== TEXT ==
But no, it's Java, Simon Stagg's dull-witted assistant, a Neanderthal man pulled from a bog and restored to something like sentient life. I'll forego citing Java's lame reasons for wearing the half-and-half costume, but the last panel of page 2 is one of those examples of an active null-myth I spoke of-- though I'll elaborate on it later.                     

                                       

   Haney then throws in a BS explanation about how the computer programmed the powers and propensities of Batman and Superman into the makeup of the Element Man, so that when he emerges from the vat, he's now wearing the half-and-half costume. He doesn't seem to be able to change back to his regular form, but maybe that's because hes been a D-lister for about seven years now, and he kind of likes biting the style of the World's Finest team. Simon Stagg dubs Metamorpho "Super-Freak," anticipating the Rick James song hit by eight years. Off goes Super-Freak to fight crime, and in jig time he's embarrassed Superman and Batman by doing their thing better than they can. So the heroes do the logical thing and defect to a foreign country, Slavia.                                                                                           

                                                               
I doubt that even the dumbest kids in 1973 didn't anticipate that DC's foremost heroes were just running a scam. In this case, they're hoaxing Rastinyak, Slavia's evil ruler, so that he'll accept their allegiance and reveal to them his special secret weapon. Apparently, this overly complicated "mission impossible" also requires the US President to ask Metamorpho to fetch the renegade heroes back to their country, as if they don't have the right to defect, just because. Metamorpho isn't informed of the deep fake and fights the heroes for real, so they have to throw the fight so that the evildoer will show his hand. The villain is defeated and Super-Freak's career ends with the fading of his bogus powers. This guest-star appearance led to Metamorpho getting a handful of backup strips in WORLD'S FINEST. But there was no real comeback for the Man of a Thousand Elements, and even membership in that lame super-team THE OUTSIDERS didn't get Metamorpho off the D-list.                                                                                                                                                                                                            Unlike "Cold Blood," "Dirty Hands" does have the kernel of a myth at its mostly hollow center. In a literal sense, the costumes of Superman and Batman don't confer any power on the heroes. But on the symbolic level, even imitations of the heroes' actual costumes incarnate the mana of the two crimefighters, and it's that mana that's being transferred to Metamorpho, rather than attributing such a power-boost to Simon Stagg's computer. As an extra added attraction, Haney blows his own fantasy-rules for Metamorpho's powers. Supposedly Metamorpho can only alter his body into new shapes if those shapes are made of elements naturally in the human body. So-- how does he manage to imprison Superman in a globe made of "anti matter?"                                                                                                      

Monday, February 24, 2025

MY CAPTAIN AMERICA REPLACEMENT THEORY

 To some extent the recent debut in theaters of CAPTAIN AMERICA BRAVE NEW WORLD plays into some aspects of my essays about totalitarian tokenism, beginning here-- though there are also some other aspects to consider in the response of reviewers to the controversial movie. In this essay I'm not responding to the movie itself-- which I don't plan to see until it hits DVD-- or to complaints about its narrative failures. I want to address just one subject: the question of how Captain America should have been replaced.

(Dataset entries)
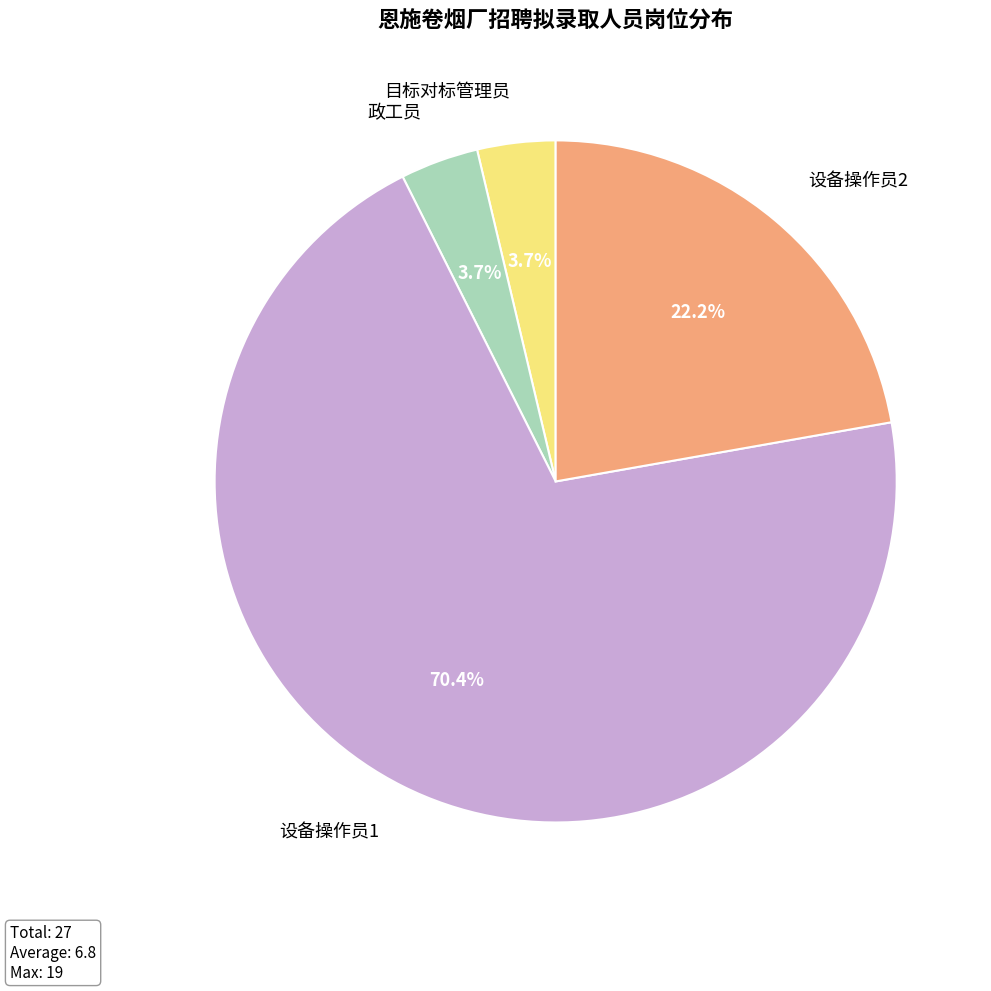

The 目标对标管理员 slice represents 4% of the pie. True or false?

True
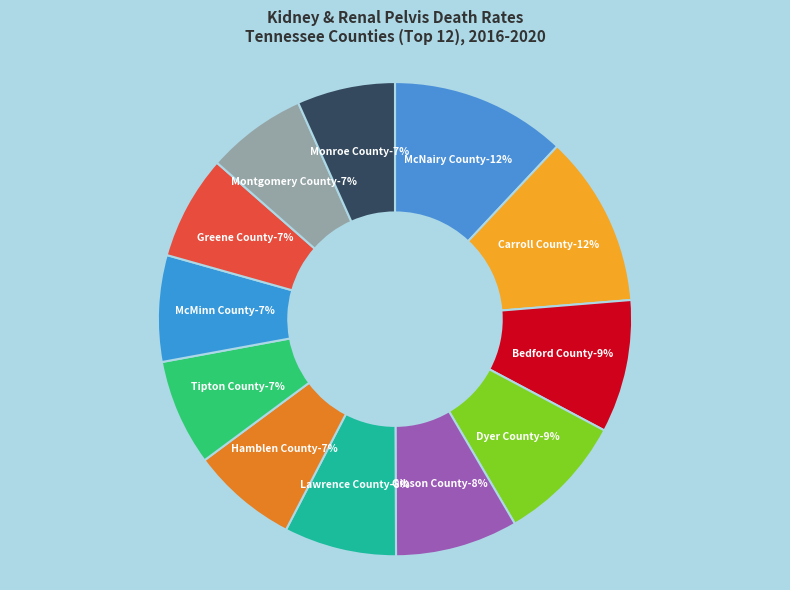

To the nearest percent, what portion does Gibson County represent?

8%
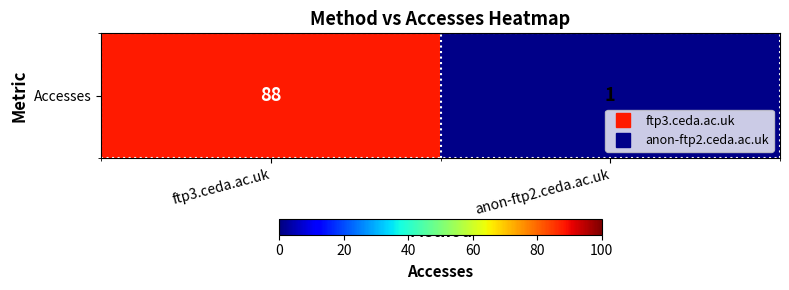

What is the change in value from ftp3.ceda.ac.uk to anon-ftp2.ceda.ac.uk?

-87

==

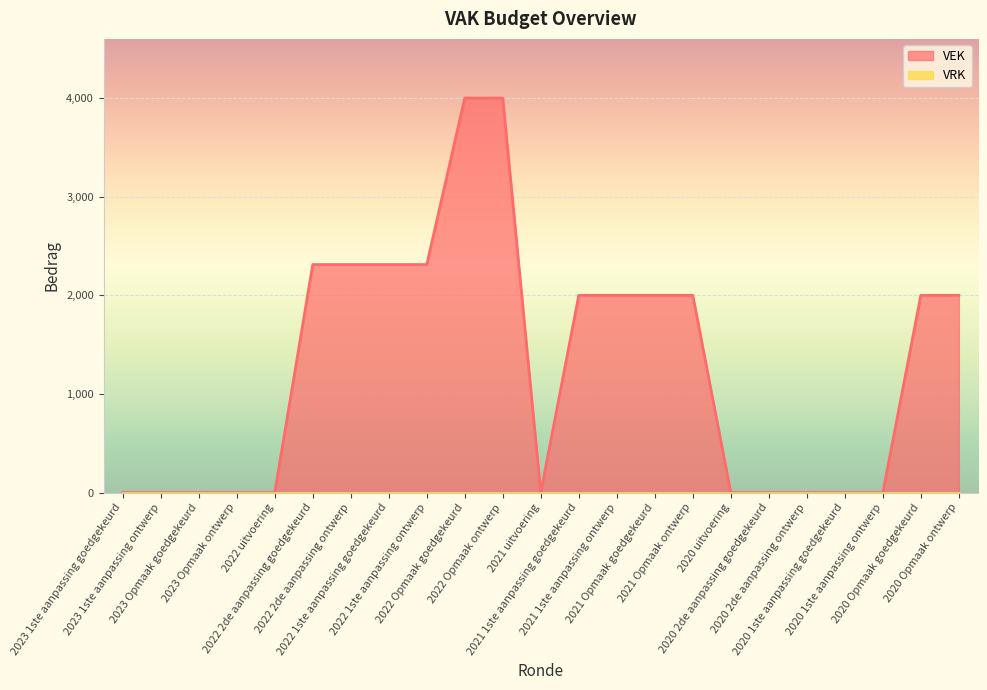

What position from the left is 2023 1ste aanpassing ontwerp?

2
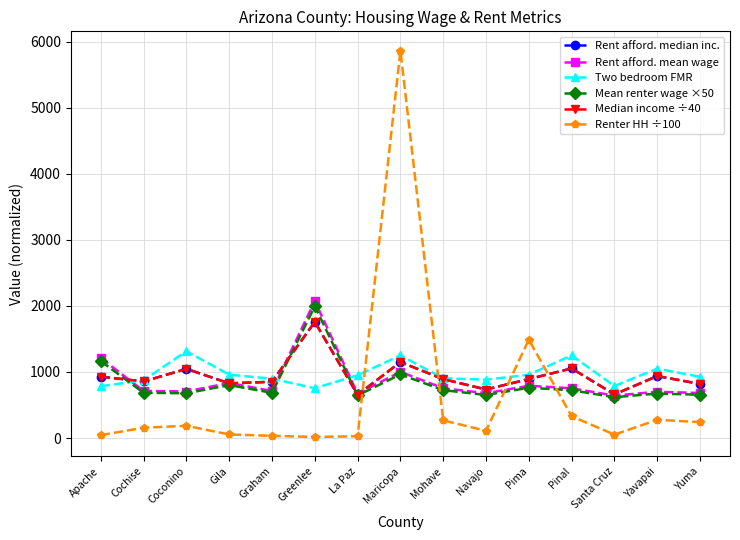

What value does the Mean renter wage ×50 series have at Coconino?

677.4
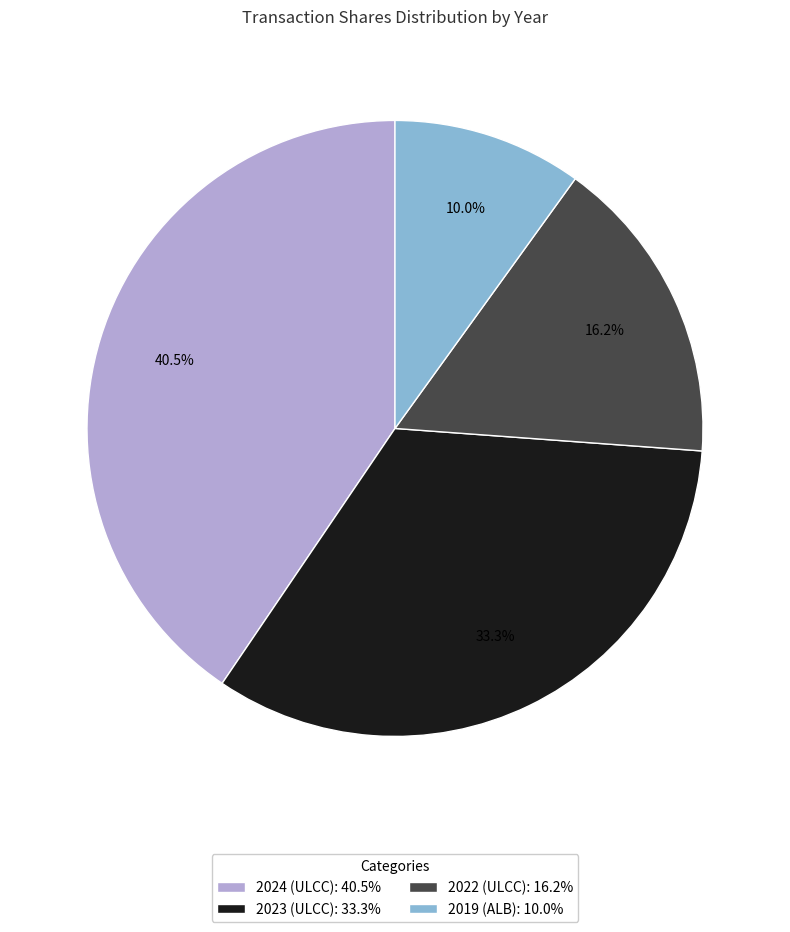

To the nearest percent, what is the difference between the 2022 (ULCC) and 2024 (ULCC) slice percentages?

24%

---

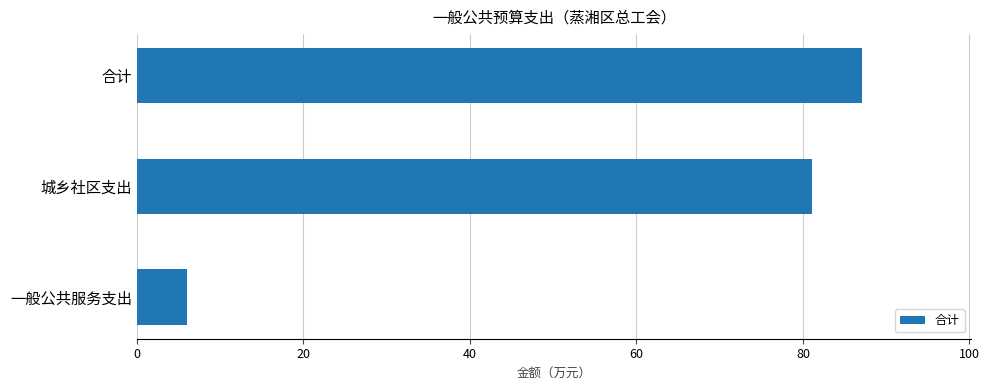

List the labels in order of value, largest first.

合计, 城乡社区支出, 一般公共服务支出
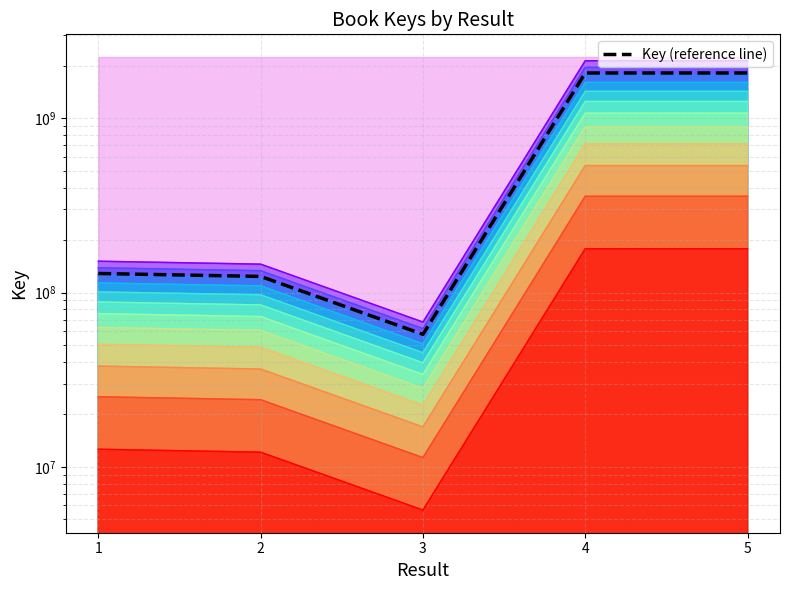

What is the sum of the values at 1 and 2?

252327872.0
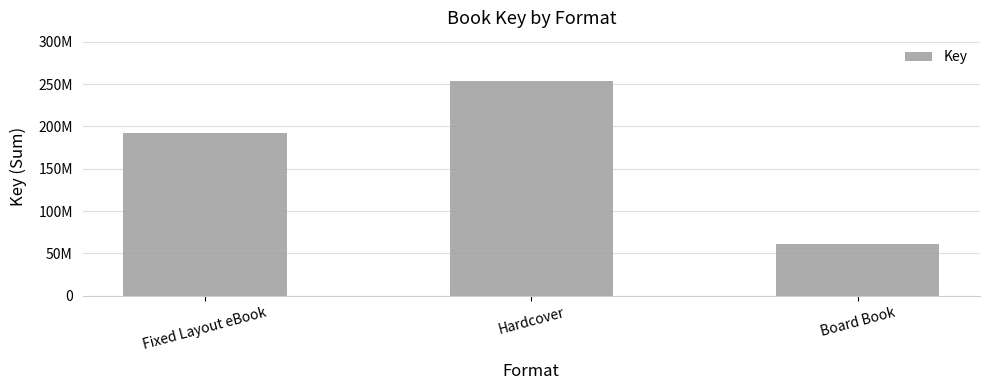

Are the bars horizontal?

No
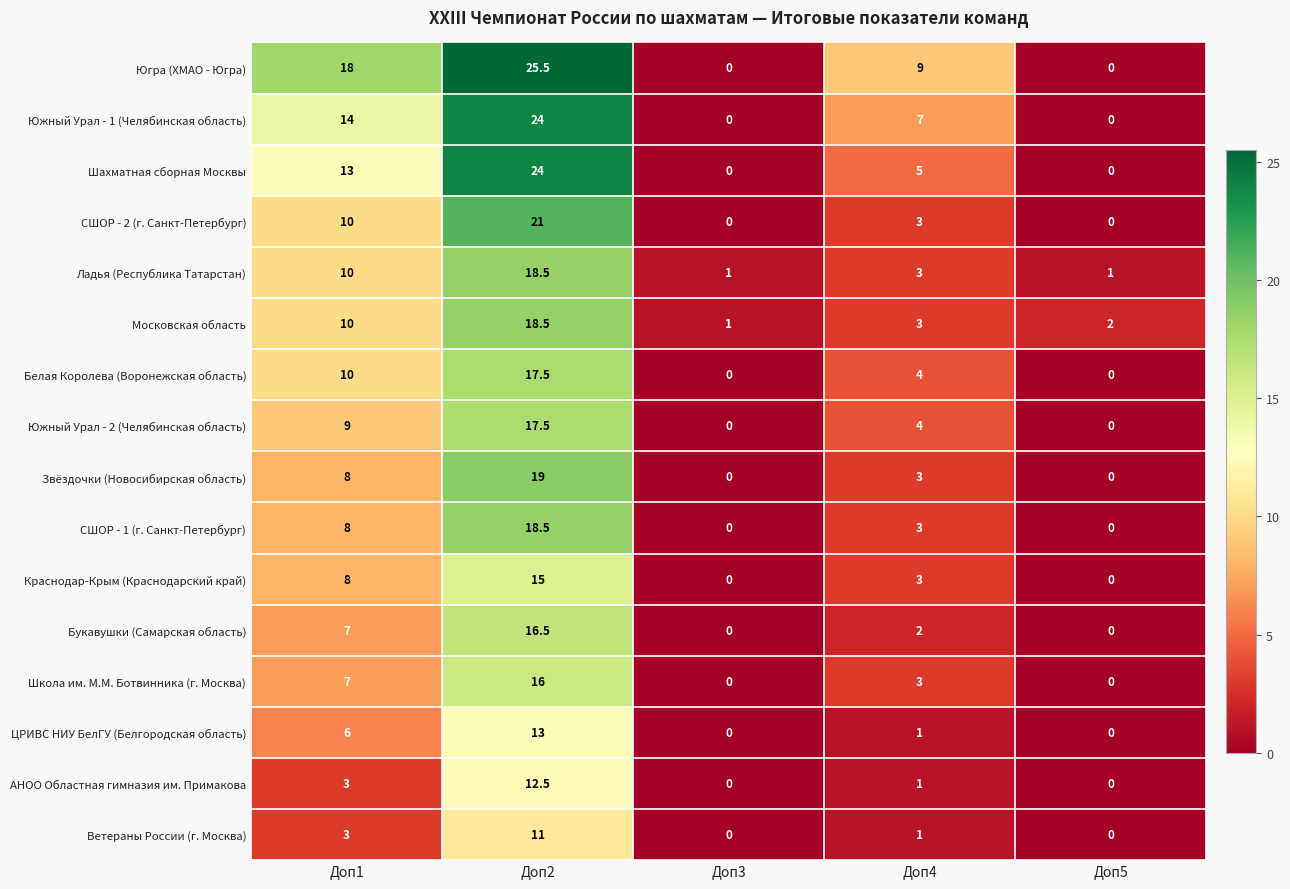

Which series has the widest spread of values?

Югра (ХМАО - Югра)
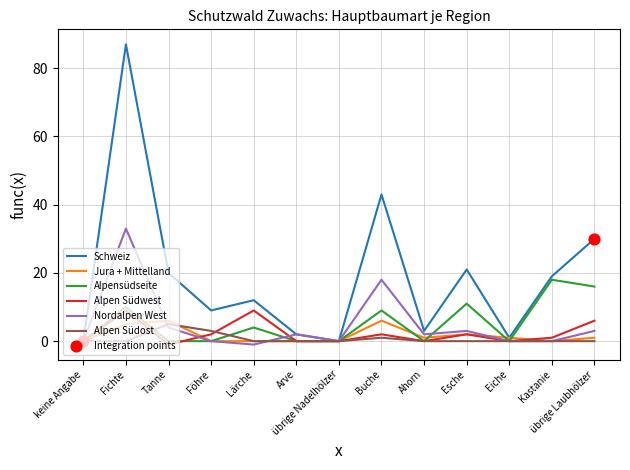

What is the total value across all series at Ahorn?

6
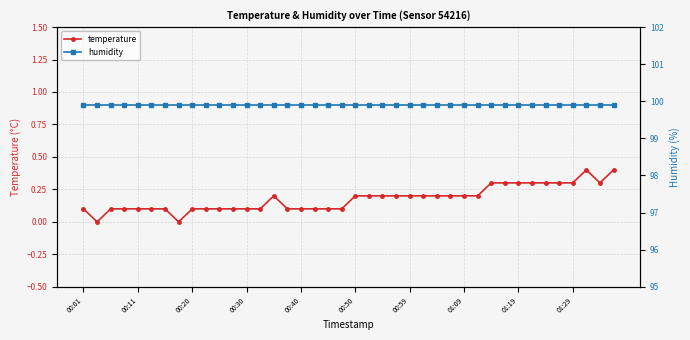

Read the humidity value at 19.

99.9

== DIRECTIONS ==
Please carry the comics commentary forward from its last sentence by writing the part that comes next. This data was taken from a separate source.

== RESULT ==
The conclusion of AVENGERS ENDGAME laid down the new dispensation: whatever the MCU's behind-the-scenes reasons for getting rid of the Steve Rogers character, as essayed by Chris Evans, Steve Rogers was written out of the Marvel Universe. I didn't think much of the idea of the MCU rather arbitrarily transferring the shield and costume of Cap to Sam "The Falcon" Wilson, and many of the reviewers I mentioned have cited reasons why they thought the replacement was badly executed. I would probably agree with most of these arguments. However, I also disagree with one of the most-cited alternatives of said reviewers: that the MCU should have put Bucky "Winter Soldier" Barnes into the star-spangled costume instead.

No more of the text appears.